The problem:
Give every line below again, exactly.
-- Opening Marker --
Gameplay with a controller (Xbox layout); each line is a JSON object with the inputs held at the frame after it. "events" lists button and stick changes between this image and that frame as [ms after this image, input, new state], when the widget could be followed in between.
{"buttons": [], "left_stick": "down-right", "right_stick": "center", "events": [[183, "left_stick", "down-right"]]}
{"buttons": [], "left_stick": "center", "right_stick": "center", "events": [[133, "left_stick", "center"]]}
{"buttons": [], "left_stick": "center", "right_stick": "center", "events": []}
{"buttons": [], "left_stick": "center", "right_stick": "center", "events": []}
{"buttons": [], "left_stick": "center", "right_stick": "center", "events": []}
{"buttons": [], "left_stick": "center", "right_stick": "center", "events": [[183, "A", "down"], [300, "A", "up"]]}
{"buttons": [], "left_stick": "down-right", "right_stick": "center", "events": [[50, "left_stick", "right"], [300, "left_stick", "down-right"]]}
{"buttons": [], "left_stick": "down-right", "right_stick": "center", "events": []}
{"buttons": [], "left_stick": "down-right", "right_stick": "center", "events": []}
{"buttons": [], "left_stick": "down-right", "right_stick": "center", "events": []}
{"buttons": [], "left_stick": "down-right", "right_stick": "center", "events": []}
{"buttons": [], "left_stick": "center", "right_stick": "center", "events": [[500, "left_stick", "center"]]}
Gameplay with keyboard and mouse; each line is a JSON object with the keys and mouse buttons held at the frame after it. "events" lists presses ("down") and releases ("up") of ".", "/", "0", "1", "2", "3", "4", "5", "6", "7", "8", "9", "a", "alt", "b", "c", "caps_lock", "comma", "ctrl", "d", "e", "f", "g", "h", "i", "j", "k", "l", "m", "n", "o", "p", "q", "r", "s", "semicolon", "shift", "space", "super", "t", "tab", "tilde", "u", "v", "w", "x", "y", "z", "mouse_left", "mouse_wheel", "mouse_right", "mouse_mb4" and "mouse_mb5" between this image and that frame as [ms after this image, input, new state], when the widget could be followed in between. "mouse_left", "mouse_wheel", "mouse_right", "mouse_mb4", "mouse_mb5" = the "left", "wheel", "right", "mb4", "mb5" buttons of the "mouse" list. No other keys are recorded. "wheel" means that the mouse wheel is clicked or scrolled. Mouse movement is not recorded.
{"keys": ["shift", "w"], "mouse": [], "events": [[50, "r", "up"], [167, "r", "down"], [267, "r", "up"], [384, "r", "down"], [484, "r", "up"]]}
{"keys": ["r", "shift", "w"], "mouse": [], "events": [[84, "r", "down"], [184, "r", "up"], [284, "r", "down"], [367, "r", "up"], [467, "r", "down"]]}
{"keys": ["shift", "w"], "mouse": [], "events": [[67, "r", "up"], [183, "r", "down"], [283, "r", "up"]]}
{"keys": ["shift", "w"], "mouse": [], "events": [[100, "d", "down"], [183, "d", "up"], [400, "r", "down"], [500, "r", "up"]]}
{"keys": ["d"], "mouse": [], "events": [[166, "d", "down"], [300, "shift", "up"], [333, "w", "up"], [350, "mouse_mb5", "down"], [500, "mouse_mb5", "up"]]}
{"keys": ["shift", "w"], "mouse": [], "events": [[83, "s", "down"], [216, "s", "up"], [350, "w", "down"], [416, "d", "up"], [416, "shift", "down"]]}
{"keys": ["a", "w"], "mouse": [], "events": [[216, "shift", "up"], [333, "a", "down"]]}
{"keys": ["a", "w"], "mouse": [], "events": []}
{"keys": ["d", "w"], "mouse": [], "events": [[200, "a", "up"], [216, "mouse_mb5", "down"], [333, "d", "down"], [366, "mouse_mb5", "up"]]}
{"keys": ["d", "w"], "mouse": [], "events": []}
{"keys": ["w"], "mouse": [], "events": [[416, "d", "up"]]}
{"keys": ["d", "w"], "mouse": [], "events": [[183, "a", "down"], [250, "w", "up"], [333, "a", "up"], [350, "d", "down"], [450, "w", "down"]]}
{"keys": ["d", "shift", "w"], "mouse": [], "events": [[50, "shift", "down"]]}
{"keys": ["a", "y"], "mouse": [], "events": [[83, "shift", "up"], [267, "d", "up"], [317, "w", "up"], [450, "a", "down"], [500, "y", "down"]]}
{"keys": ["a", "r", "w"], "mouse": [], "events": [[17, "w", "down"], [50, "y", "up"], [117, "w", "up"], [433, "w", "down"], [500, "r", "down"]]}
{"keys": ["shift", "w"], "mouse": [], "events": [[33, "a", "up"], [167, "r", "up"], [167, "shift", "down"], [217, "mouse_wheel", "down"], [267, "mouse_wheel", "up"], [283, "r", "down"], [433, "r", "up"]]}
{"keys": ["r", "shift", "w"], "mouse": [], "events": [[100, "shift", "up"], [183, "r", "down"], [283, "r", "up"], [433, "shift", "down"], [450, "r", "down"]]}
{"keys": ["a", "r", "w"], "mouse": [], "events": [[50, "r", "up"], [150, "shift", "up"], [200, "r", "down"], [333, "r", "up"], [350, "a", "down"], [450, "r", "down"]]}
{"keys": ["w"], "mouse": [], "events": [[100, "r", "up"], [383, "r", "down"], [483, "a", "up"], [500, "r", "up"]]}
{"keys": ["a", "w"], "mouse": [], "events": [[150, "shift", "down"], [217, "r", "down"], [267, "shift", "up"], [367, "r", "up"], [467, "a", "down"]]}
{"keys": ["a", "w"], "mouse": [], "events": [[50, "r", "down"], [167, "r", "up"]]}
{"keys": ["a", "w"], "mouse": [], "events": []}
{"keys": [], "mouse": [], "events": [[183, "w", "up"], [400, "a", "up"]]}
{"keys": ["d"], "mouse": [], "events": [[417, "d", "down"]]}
-- Closing Marker --
Output below:
Gameplay with a controller (Xbox layout); each line is a JSON object with the inputs held at the frame after it. "events" lists button and stick changes between this image and that frame as [ms after this image, input, new state], when the widget could be followed in between.
{"buttons": [], "left_stick": "down-right", "right_stick": "center", "events": [[183, "left_stick", "down-right"]]}
{"buttons": [], "left_stick": "center", "right_stick": "center", "events": [[133, "left_stick", "center"]]}
{"buttons": [], "left_stick": "center", "right_stick": "center", "events": []}
{"buttons": [], "left_stick": "center", "right_stick": "center", "events": []}
{"buttons": [], "left_stick": "center", "right_stick": "center", "events": []}
{"buttons": [], "left_stick": "center", "right_stick": "center", "events": [[183, "A", "down"], [300, "A", "up"]]}
{"buttons": [], "left_stick": "down-right", "right_stick": "center", "events": [[50, "left_stick", "right"], [300, "left_stick", "down-right"]]}
{"buttons": [], "left_stick": "down-right", "right_stick": "center", "events": []}
{"buttons": [], "left_stick": "down-right", "right_stick": "center", "events": []}
{"buttons": [], "left_stick": "down-right", "right_stick": "center", "events": []}
{"buttons": [], "left_stick": "down-right", "right_stick": "center", "events": []}
{"buttons": [], "left_stick": "center", "right_stick": "center", "events": [[500, "left_stick", "center"]]}
Gameplay with keyboard and mouse; each line is a JSON object with the keys and mouse buttons held at the frame after it. "events" lists presses ("down") and releases ("up") of ".", "/", "0", "1", "2", "3", "4", "5", "6", "7", "8", "9", "a", "alt", "b", "c", "caps_lock", "comma", "ctrl", "d", "e", "f", "g", "h", "i", "j", "k", "l", "m", "n", "o", "p", "q", "r", "s", "semicolon", "shift", "space", "super", "t", "tab", "tilde", "u", "v", "w", "x", "y", "z", "mouse_left", "mouse_wheel", "mouse_right", "mouse_mb4" and "mouse_mb5" between this image and that frame as [ms after this image, input, new state], when the widget could be followed in between. "mouse_left", "mouse_wheel", "mouse_right", "mouse_mb4", "mouse_mb5" = the "left", "wheel", "right", "mb4", "mb5" buttons of the "mouse" list. No other keys are recorded. "wheel" means that the mouse wheel is clicked or scrolled. Mouse movement is not recorded.
{"keys": ["shift", "w"], "mouse": [], "events": [[50, "r", "up"], [167, "r", "down"], [267, "r", "up"], [384, "r", "down"], [484, "r", "up"]]}
{"keys": ["r", "shift", "w"], "mouse": [], "events": [[84, "r", "down"], [184, "r", "up"], [284, "r", "down"], [367, "r", "up"], [467, "r", "down"]]}
{"keys": ["shift", "w"], "mouse": [], "events": [[67, "r", "up"], [183, "r", "down"], [283, "r", "up"]]}
{"keys": ["shift", "w"], "mouse": [], "events": [[100, "d", "down"], [183, "d", "up"], [400, "r", "down"], [500, "r", "up"]]}
{"keys": ["d"], "mouse": [], "events": [[166, "d", "down"], [300, "shift", "up"], [333, "w", "up"], [350, "mouse_mb5", "down"], [500, "mouse_mb5", "up"]]}
{"keys": ["shift", "w"], "mouse": [], "events": [[83, "s", "down"], [216, "s", "up"], [350, "w", "down"], [416, "d", "up"], [416, "shift", "down"]]}
{"keys": ["a", "w"], "mouse": [], "events": [[216, "shift", "up"], [333, "a", "down"]]}
{"keys": ["a", "w"], "mouse": [], "events": []}
{"keys": ["d", "w"], "mouse": [], "events": [[200, "a", "up"], [216, "mouse_mb5", "down"], [333, "d", "down"], [366, "mouse_mb5", "up"]]}
{"keys": ["d", "w"], "mouse": [], "events": []}
{"keys": ["w"], "mouse": [], "events": [[416, "d", "up"]]}
{"keys": ["d", "w"], "mouse": [], "events": [[183, "a", "down"], [250, "w", "up"], [333, "a", "up"], [350, "d", "down"], [450, "w", "down"]]}
{"keys": ["d", "shift", "w"], "mouse": [], "events": [[50, "shift", "down"]]}
{"keys": ["a", "y"], "mouse": [], "events": [[83, "shift", "up"], [267, "d", "up"], [317, "w", "up"], [450, "a", "down"], [500, "y", "down"]]}
{"keys": ["a", "r", "w"], "mouse": [], "events": [[17, "w", "down"], [50, "y", "up"], [117, "w", "up"], [433, "w", "down"], [500, "r", "down"]]}
{"keys": ["shift", "w"], "mouse": [], "events": [[33, "a", "up"], [167, "r", "up"], [167, "shift", "down"], [217, "mouse_wheel", "down"], [267, "mouse_wheel", "up"], [283, "r", "down"], [433, "r", "up"]]}
{"keys": ["r", "shift", "w"], "mouse": [], "events": [[100, "shift", "up"], [183, "r", "down"], [283, "r", "up"], [433, "shift", "down"], [450, "r", "down"]]}
{"keys": ["a", "r", "w"], "mouse": [], "events": [[50, "r", "up"], [150, "shift", "up"], [200, "r", "down"], [333, "r", "up"], [350, "a", "down"], [450, "r", "down"]]}
{"keys": ["w"], "mouse": [], "events": [[100, "r", "up"], [383, "r", "down"], [483, "a", "up"], [500, "r", "up"]]}
{"keys": ["a", "w"], "mouse": [], "events": [[150, "shift", "down"], [217, "r", "down"], [267, "shift", "up"], [367, "r", "up"], [467, "a", "down"]]}
{"keys": ["a", "w"], "mouse": [], "events": [[50, "r", "down"], [167, "r", "up"]]}
{"keys": ["a", "w"], "mouse": [], "events": []}
{"keys": [], "mouse": [], "events": [[183, "w", "up"], [400, "a", "up"]]}
{"keys": ["d"], "mouse": [], "events": [[417, "d", "down"]]}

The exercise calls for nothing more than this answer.